*Records for processing*.
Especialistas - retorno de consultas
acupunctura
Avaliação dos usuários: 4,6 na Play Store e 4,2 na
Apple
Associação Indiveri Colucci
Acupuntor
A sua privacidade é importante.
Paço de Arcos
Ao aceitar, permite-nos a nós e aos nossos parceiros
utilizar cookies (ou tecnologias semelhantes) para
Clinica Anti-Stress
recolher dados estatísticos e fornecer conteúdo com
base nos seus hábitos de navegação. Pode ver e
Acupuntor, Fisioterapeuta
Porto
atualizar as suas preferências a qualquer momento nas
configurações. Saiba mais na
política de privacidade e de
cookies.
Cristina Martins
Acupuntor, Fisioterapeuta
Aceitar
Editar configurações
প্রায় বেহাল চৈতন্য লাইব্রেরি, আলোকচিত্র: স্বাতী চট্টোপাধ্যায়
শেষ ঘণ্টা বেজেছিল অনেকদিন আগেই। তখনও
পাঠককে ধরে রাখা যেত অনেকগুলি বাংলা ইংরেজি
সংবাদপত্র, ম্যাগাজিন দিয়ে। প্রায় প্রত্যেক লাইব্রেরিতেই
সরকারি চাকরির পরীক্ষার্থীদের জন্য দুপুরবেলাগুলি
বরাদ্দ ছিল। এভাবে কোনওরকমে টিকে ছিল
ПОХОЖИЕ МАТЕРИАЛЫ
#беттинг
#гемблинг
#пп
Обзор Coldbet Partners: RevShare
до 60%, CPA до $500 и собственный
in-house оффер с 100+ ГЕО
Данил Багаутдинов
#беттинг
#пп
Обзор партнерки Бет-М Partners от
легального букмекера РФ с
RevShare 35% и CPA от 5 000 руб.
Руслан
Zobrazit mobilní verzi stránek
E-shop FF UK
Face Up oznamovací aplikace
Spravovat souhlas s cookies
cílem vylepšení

*What is needed*.
Those lines of the records that contain the string "Partners" should be identified and copied.

*Exercise output*.
Обзор Coldbet Partners: RevShare
Обзор партнерки Бет-М Partners от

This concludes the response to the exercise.